** begin PASSAGE GIVEN **
Recently, precisely on Tuesday, November 21, 2023, I participated as a panelist at the Institute for Housing and Urban Development Studies (IHS), Erasmus University, Rotterdam, Netherlands, panel discussion on “The role of multi-stakeholder engagement in achieving environmental justice.” The gathering was part of training on Environmental Justice: Reducing Ecological and Social Inequalities through Effective and Participatory Land Governance.

Essentially, in my private study/preparation for the programme, the need to domesticate the subject was paramount to me. To achieve this objective, the following questions came flooding; what is Environmental Justice? Are there traces or evidence that it exists in any part of Nigeria? in what forms or shape? Who are the people responsible? Who are the most impacted? What is the politics that kept it going? How can we creatively achieve effective development, implementation and enforcement of environmental laws, regulations, and policies without discrimination against the have nots and vulnerable peoples? What strategy and tactics can policy and decision makers at both federal and state levels adopt to get the people directly involved in the decision making process that affects their environment?

Providing answers to the above questions beginning with the first, from what experts are saying, environmental justice is a crusade that advocates fair treatment and meaningful involvement of all people, regardless of race, colour, national origin, or income, with respect to the development, implementation and enforcement of environmental laws, regulations, and policies.
** end PASSAGE GIVEN **
▶ _YOUR INSTRUCTIONS_:
Set down the environmental justice passage word for word, starting with "Providing answers to" and going on through "regulations, and policies.".
** begin DATA SECTION **
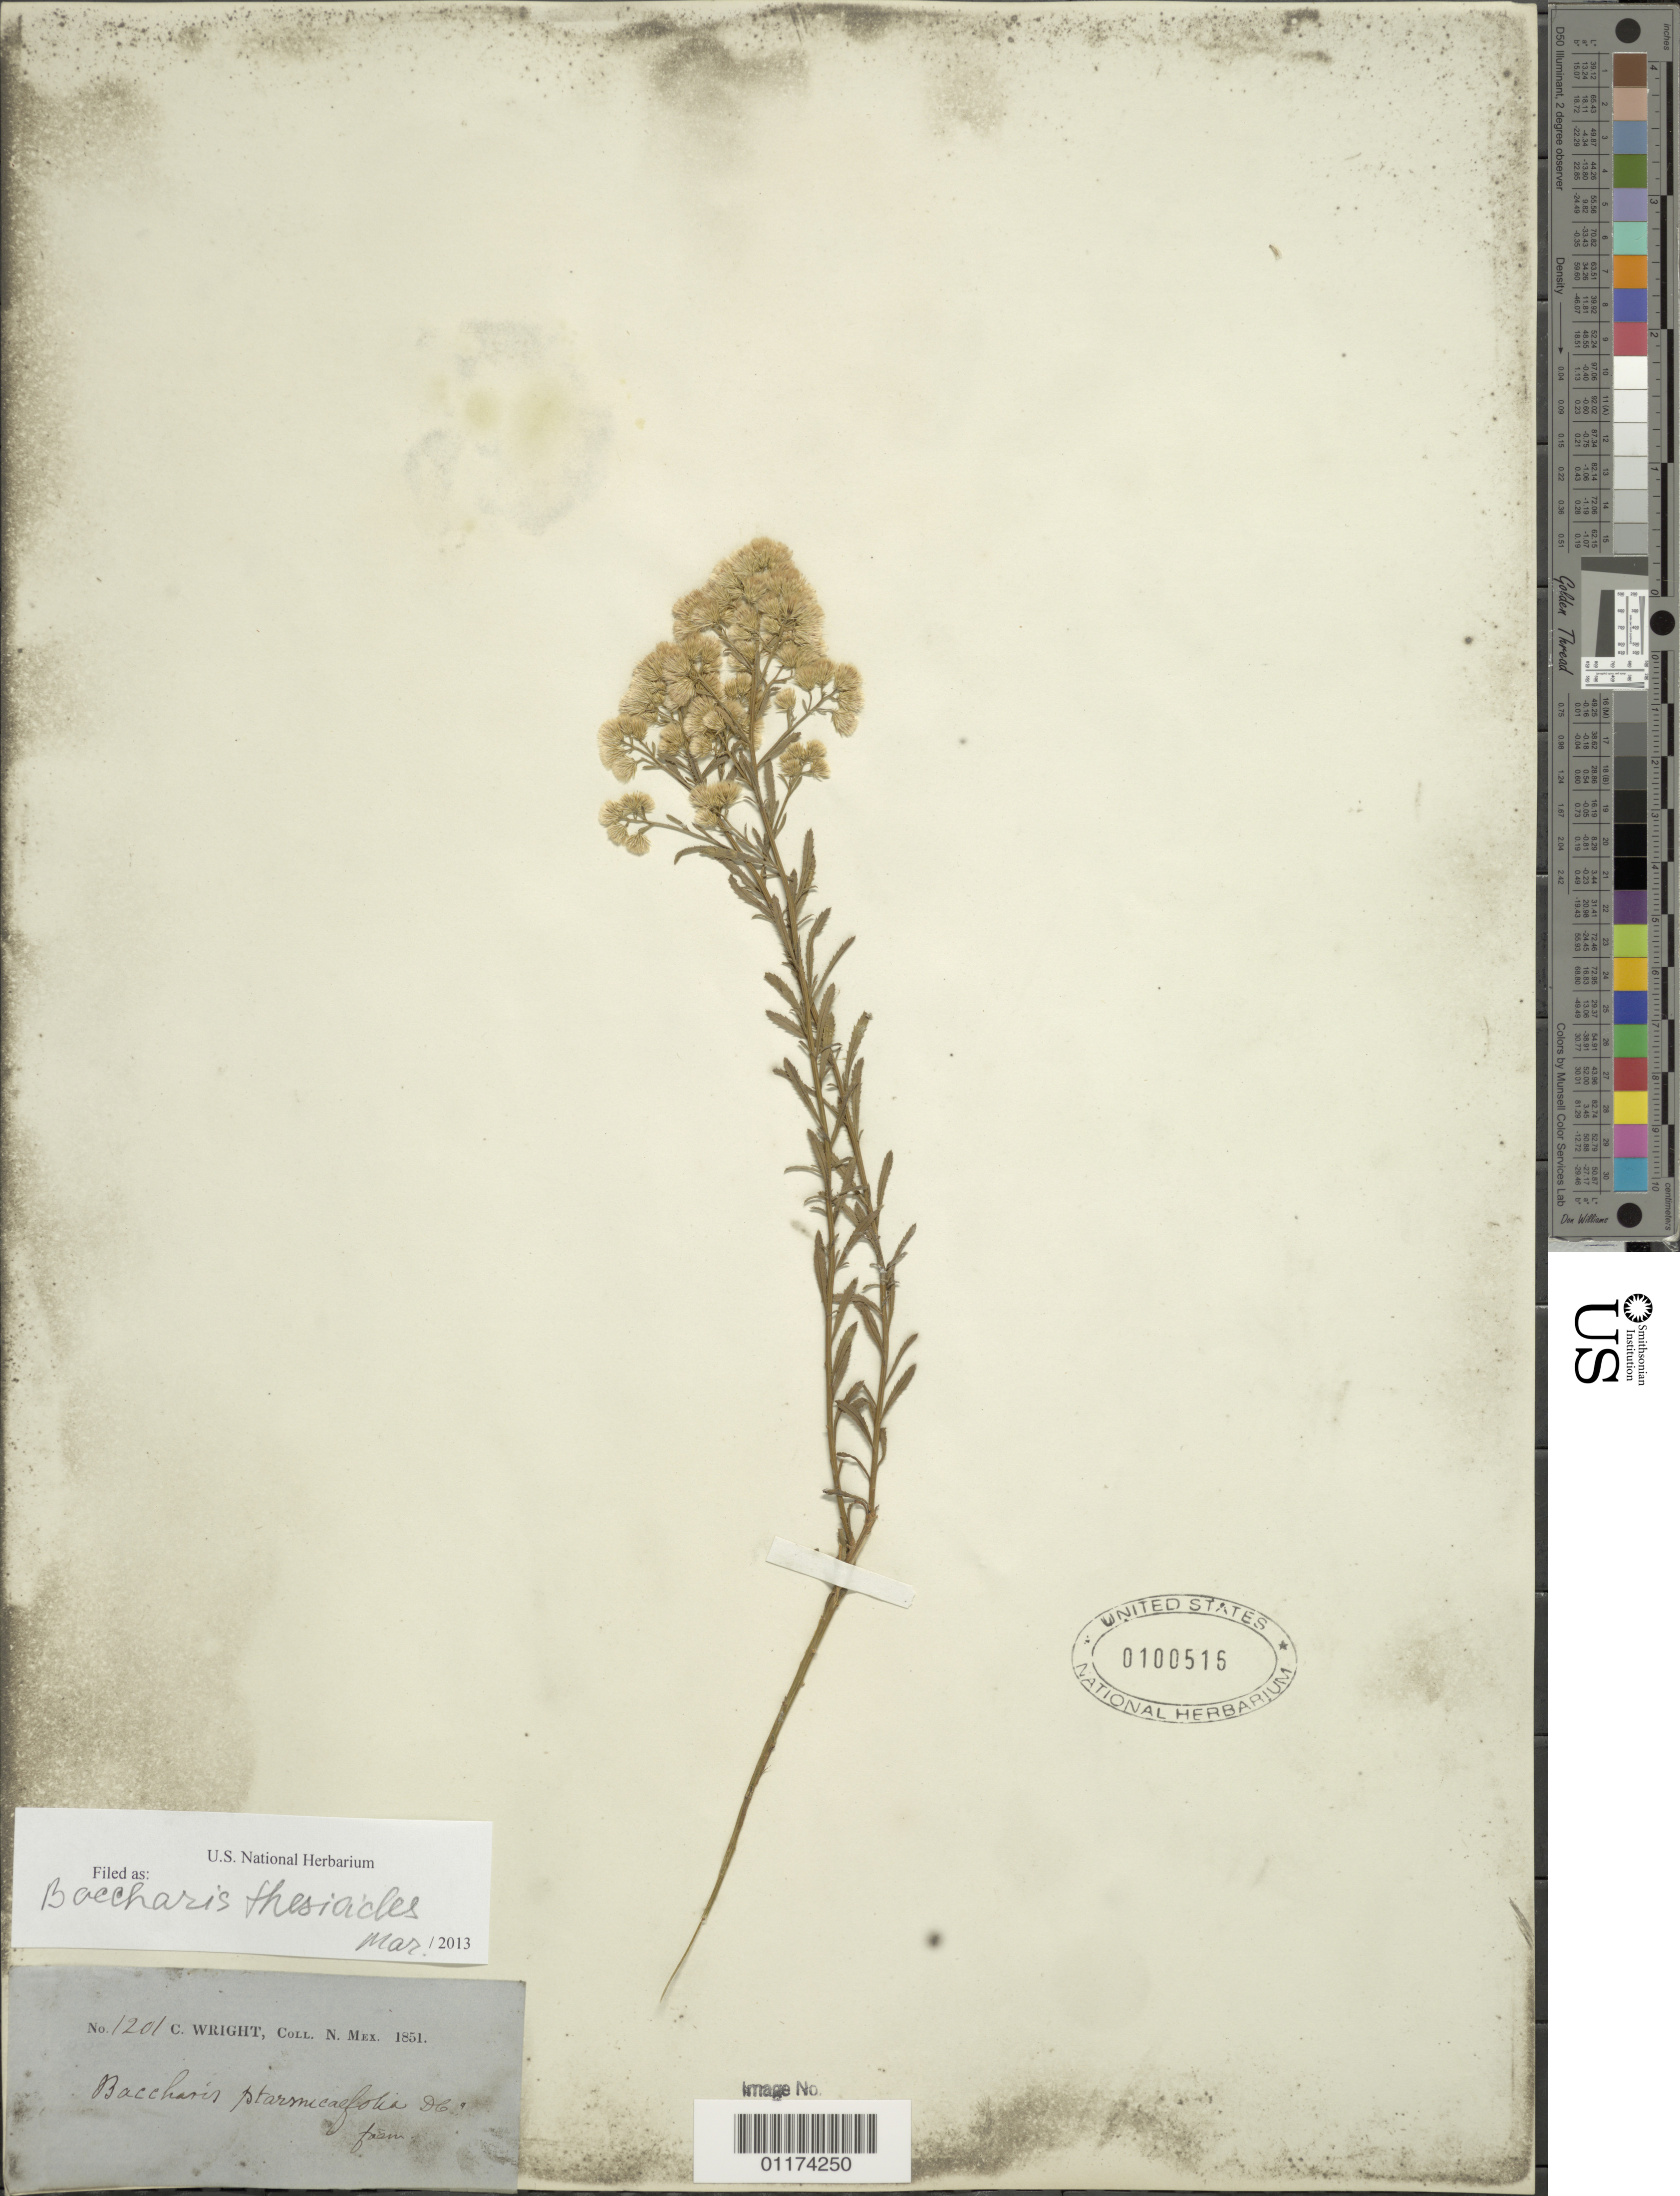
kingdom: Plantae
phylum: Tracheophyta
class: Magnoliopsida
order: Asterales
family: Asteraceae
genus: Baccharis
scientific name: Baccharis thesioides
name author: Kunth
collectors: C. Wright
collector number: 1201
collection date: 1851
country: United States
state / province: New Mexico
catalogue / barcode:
** end DATA SECTION **
▶ _WRITTEN RESPONSE_:
Providing answers to the above questions beginning with the first, from what experts are saying, environmental justice is a crusade that advocates fair treatment and meaningful involvement of all people, regardless of race, colour, national origin, or income, with respect to the development, implementation and enforcement of environmental laws, regulations, and policies.